Still, while legacy vendors may be late to the hyper-convergence party, they arrive with superior resources, and startups entering the space alongside them are unlikely to have what it takes to survive, Sakac said.

’If you’re forming a startup, you need to have an order of magnitude of improvement over the status quo. It has to be hard for the existing ecosystem to fight back against you. The giants have to be asleep at the wheel long enough for you to have an unassailable solution, and none of those statements are true around the HCI market,’ Sakac said. ’There are the first-movers, then a huge wave right behind that that is too big to be sustainable,’ Sakac said.

In addition, startups fueled by a glut of investor cash are facing a weak market for IPOs. And that route may not be attractive for these companies anyway, Sakac said.

’When you IPO, you expose your burn rate, and if you’re in a market with giants like Dell-EMC, what room does that leave for a startup if you’re burning $4 for every $3 you earn?’

While hyper-convergence represents only a small portion of the overall infrastructure market, it has been growing at a triple-digit year-over-year clip, according to research firm IDC.

Solution providers who spoke to CRN generally agreed with Sakac’s assessment.

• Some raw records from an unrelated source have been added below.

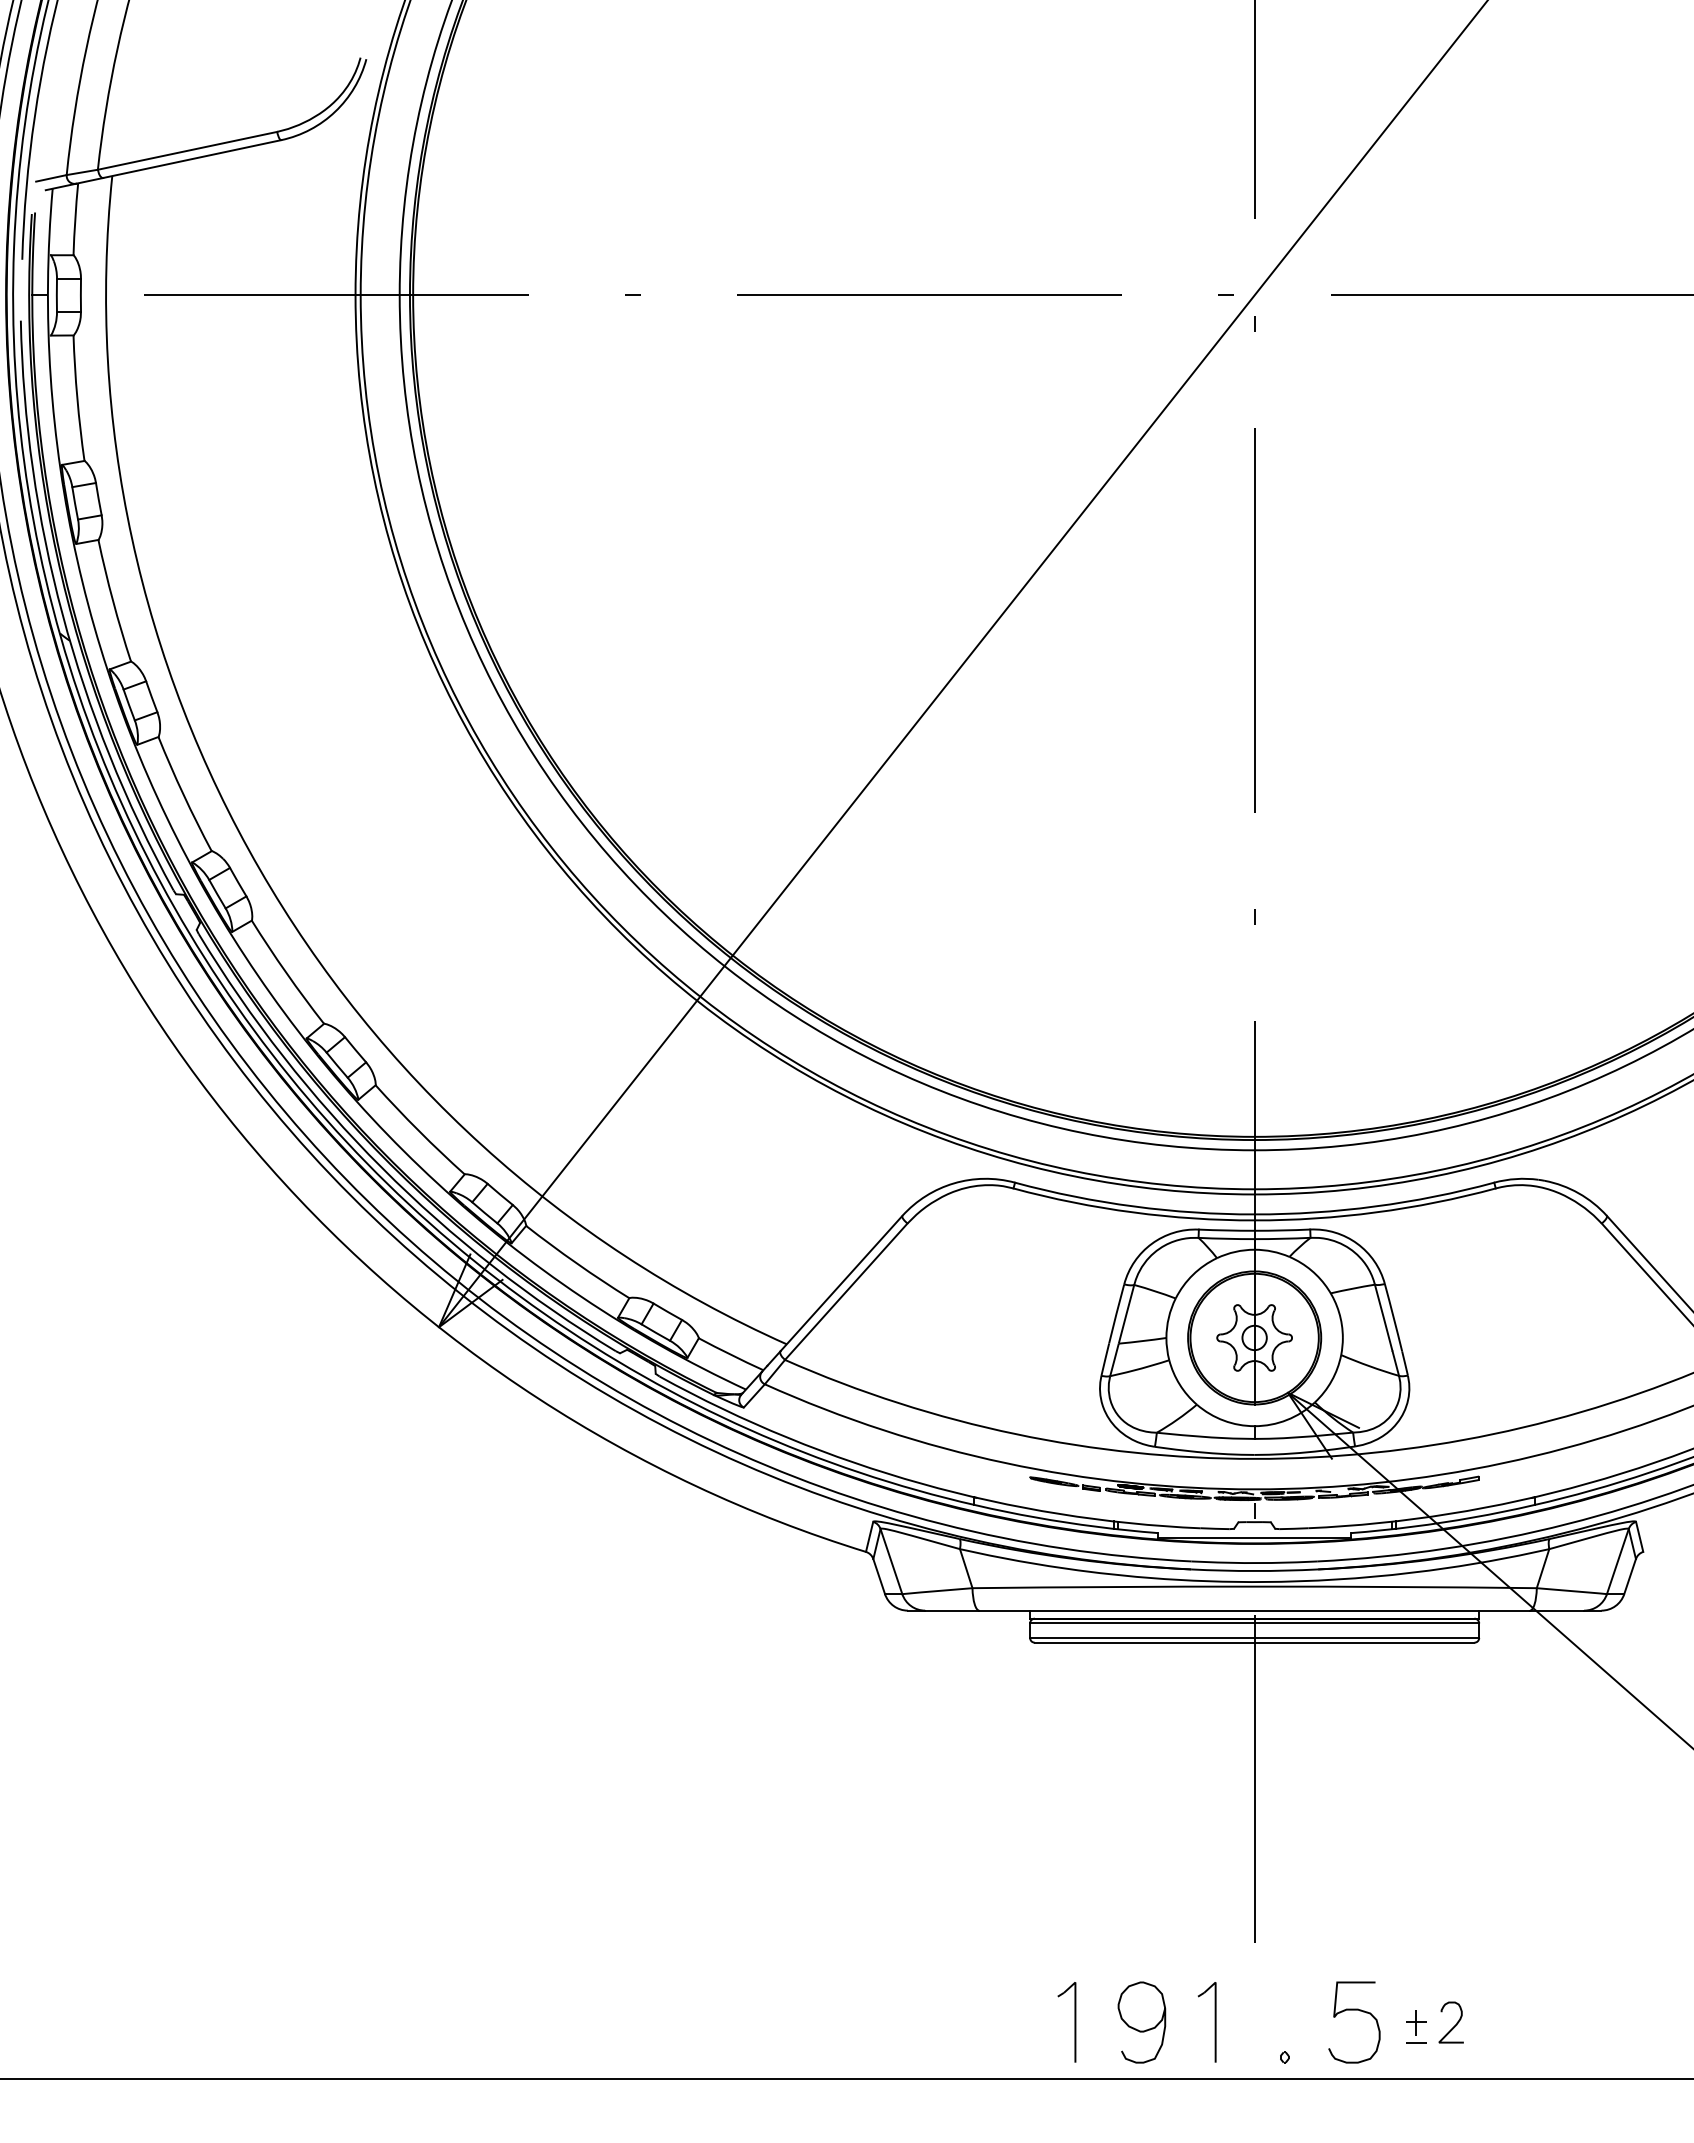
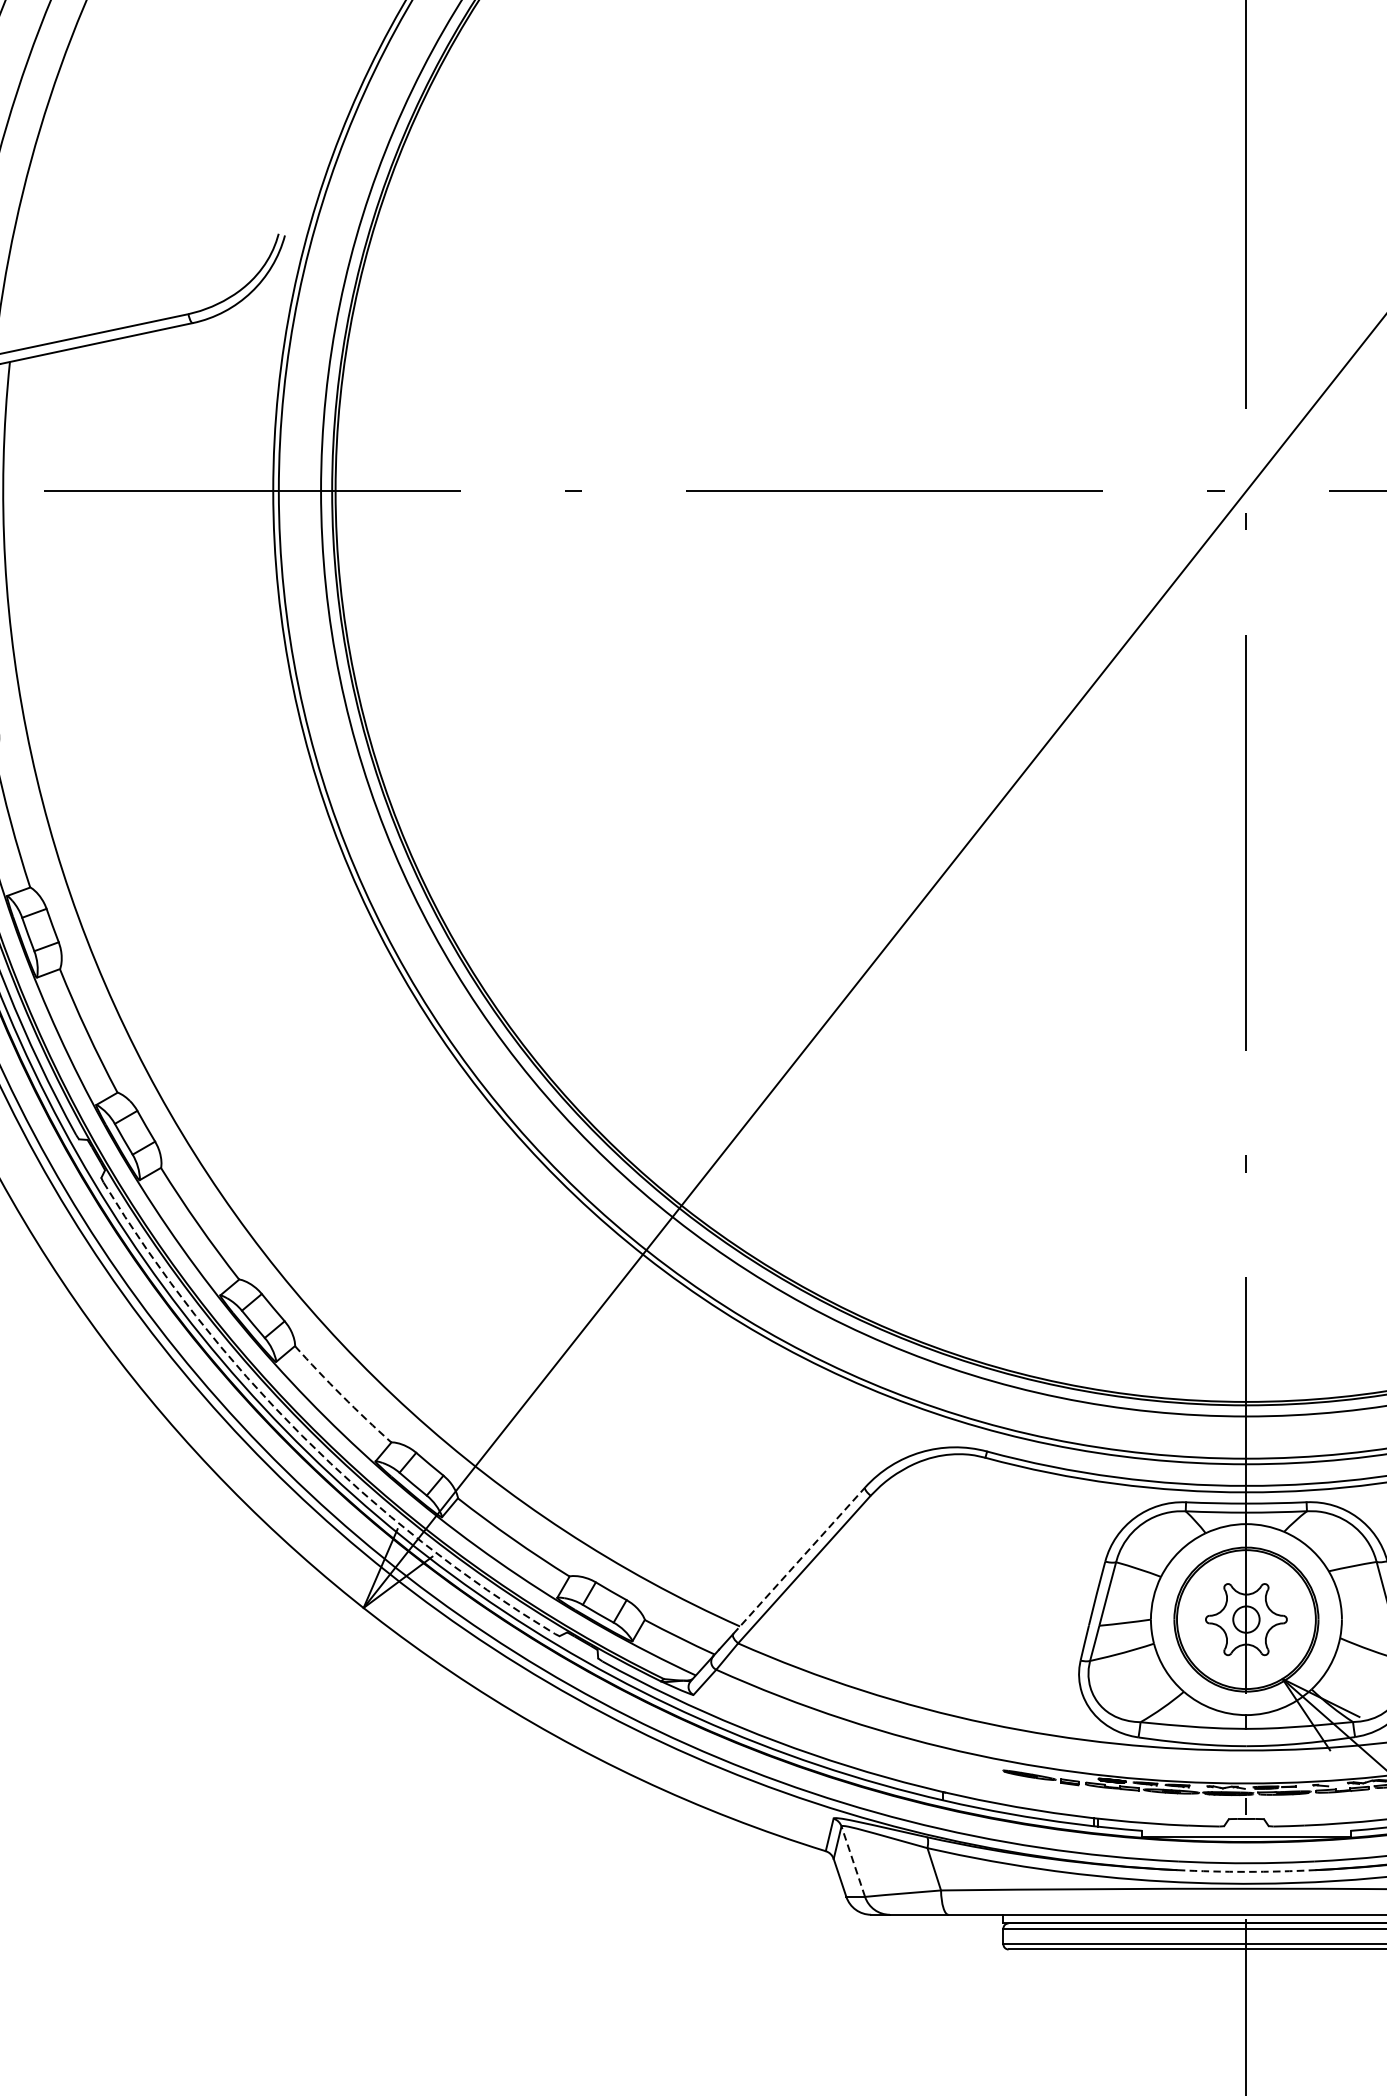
arc: (418, 1131) -> (341, 1396), solid -> dashed
arc: (382, 1167) -> (302, 1435), solid -> dashed
line: (841, 1283) -> (799, 1560), solid -> dashed
line: (891, 1561) -> (853, 1861), solid -> dashed
arc: (1254, 1571) -> (1246, 1872), solid -> dashed

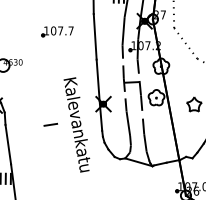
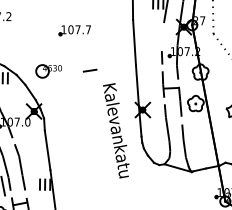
part: (57, 31) -> (74, 30), moved
line: (123, 31) -> (162, 37), removed
line: (50, 124) -> (89, 70), moved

’New products emerge and everyone rushes in, then the market gets too crowded and players fall away,’ said Dan Serpico, CEO of San Francisco-based solution provider FusionStorm. ’The emergence of OEM-owned, versus independents like SimpliVity and Nutanix, indicates that they’re going to own their own solutions rather than partner. My prediction is that someone like Cisco, HP, Lenovo and others will buy our favorite independents.’

Michael Thomaschewski, CTO at Long View Systems, a Calgary, Alberta-based solution provider that works with a number of hyper-convergence players and legacy vendors, said solution providers have to separate the real market movers from the hype. ’The one company that seems to be making the most inroads is Nutanix,’ Thomaschewski said. ’All the other hyper-converged startups seem to be hype mode, whereas Nutanix is in execution mode.’

Dell-EMC intends to take a more-is-better approach to hyper-convergence, selling Dell’s Nutanix-powered XC appliance alongside EMC’s VBlock, VxRack and VxRail solutions.

The Dell-EMC merger, currently valued at approximately $65 billion, is expected to close before the end of October.